House Speaker John Boehner government shutdownHouse Speaker John Boehner has refused to allow vote on raising debt ceiling because Republicans want changes to Affordable Care Act

More than seven out of 10 Americans disapprove of the government shutdown, and they say they're angrier than they've been about the way things are going in Washington.

The CBS News poll, which was conducted after the shutdown began and was released Thursday night, indicates 72 percent of Americans are not in favor of the shutdown that resulted from disagreements over the federal health care law.

As the country enters day four of the shutdown, no progress has been made in Congress to reach an agreement to restore funding to the federal government and bring back more than 800,000 furloughed employees.

The GOP-dominated House has been trying to push through a series of small bills to fund various entities of the government bit by bit. But Senate Democrats and the White House have made it abundantly clear they will accept nothing less than a proposal that funds the government all at once.

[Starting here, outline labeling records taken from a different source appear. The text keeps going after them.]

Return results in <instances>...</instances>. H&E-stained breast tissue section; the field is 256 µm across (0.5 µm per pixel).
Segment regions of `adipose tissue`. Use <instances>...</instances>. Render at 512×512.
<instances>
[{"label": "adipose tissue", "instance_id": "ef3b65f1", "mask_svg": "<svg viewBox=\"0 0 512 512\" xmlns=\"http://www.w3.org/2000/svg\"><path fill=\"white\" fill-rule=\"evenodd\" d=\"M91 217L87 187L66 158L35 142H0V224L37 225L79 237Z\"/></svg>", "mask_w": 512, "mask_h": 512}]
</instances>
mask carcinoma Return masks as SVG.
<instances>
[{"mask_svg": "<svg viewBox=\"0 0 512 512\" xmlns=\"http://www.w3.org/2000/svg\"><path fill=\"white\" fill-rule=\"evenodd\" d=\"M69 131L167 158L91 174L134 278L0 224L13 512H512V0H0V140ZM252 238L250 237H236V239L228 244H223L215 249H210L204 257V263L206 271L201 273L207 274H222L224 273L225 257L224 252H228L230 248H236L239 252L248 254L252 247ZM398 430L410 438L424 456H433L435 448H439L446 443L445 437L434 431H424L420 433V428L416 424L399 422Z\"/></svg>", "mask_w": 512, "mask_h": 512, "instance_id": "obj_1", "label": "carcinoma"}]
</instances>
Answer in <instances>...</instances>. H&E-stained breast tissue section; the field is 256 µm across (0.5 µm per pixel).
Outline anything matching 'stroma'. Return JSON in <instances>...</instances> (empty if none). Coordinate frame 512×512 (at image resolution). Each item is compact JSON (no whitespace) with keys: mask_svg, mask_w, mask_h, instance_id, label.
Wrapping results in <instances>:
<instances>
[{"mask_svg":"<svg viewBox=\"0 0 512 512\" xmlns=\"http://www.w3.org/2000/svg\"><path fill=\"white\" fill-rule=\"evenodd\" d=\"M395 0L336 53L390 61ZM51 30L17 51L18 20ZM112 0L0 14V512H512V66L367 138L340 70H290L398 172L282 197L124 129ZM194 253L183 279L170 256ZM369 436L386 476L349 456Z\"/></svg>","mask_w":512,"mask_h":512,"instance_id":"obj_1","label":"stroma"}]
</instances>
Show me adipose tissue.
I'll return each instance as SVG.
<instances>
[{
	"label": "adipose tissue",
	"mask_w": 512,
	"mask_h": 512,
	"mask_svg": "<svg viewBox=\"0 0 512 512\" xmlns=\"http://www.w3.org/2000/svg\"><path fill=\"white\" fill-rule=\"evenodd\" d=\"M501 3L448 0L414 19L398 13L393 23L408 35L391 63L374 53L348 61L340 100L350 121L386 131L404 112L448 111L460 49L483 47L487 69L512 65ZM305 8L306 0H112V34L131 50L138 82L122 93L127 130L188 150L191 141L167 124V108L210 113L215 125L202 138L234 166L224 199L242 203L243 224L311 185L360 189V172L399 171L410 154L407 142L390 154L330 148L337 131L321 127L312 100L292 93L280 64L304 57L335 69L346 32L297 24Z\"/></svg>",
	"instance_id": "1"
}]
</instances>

Nearly half of the country (43 percent) is "angry" with the way things are going in Washington, the highest in CBS News polling. Slightly more (44 percent) are simply "dissatisfied," while 8 percent are "satisfied" and 2 percent are "enthusiastic."

But who's to blame? The survey indicates both parties share blame, but 44 percent of Americans think Republicans are at fault, while 35 percent say Democrats and President Obama are responsible for the shutdown. Seventeen percent blame both.

That falls in line with a CNN/ORC International Poll released Monday that also shows Republicans will be blamed more than Democrats for the standoff.

The country is split on when they think the shutdown will end. Just over half (51 percent) say the standoff will be resolved in the near future, while 42 percent say it will "take a long time."

About one in five Americans (21 percent) say the priority for Congress should be to stop Obamacare from taking effect, while 73 percent say lawmakers' top job right now is to get the government running again.

Nearly half (47 percent) say they are personally affected by the shutdown and 50 percent say they're not affected.

CBS News interviewed 1,021 Americans by telephone from October 1-2. The poll's sampling error is plus or minus three percentage points.